DATA LISTING >>
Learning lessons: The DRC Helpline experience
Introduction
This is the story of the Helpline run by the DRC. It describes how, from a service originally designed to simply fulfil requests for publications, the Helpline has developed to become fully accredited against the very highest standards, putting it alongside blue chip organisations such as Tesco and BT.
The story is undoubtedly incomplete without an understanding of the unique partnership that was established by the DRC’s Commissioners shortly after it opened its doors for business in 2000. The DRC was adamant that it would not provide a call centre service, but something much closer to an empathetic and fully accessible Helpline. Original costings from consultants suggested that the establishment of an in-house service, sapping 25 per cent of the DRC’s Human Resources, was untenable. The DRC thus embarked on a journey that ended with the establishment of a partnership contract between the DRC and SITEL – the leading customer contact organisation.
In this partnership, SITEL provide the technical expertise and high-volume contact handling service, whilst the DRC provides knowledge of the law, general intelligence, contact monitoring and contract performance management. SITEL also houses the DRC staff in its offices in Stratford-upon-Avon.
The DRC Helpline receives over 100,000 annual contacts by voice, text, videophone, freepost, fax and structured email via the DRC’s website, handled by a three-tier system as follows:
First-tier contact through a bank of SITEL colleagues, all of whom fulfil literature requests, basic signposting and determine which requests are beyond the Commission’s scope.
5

WHAT YOU NEED TO DO >> Could you repeat all of the material above exactly?

TASK RESULT >>
Learning lessons: The DRC Helpline experience
Introduction
This is the story of the Helpline run by the DRC. It describes how, from a service originally designed to simply fulfil requests for publications, the Helpline has developed to become fully accredited against the very highest standards, putting it alongside blue chip organisations such as Tesco and BT.
The story is undoubtedly incomplete without an understanding of the unique partnership that was established by the DRC’s Commissioners shortly after it opened its doors for business in 2000. The DRC was adamant that it would not provide a call centre service, but something much closer to an empathetic and fully accessible Helpline. Original costings from consultants suggested that the establishment of an in-house service, sapping 25 per cent of the DRC’s Human Resources, was untenable. The DRC thus embarked on a journey that ended with the establishment of a partnership contract between the DRC and SITEL – the leading customer contact organisation.
In this partnership, SITEL provide the technical expertise and high-volume contact handling service, whilst the DRC provides knowledge of the law, general intelligence, contact monitoring and contract performance management. SITEL also houses the DRC staff in its offices in Stratford-upon-Avon.
The DRC Helpline receives over 100,000 annual contacts by voice, text, videophone, freepost, fax and structured email via the DRC’s website, handled by a three-tier system as follows:
First-tier contact through a bank of SITEL colleagues, all of whom fulfil literature requests, basic signposting and determine which requests are beyond the Commission’s scope.
5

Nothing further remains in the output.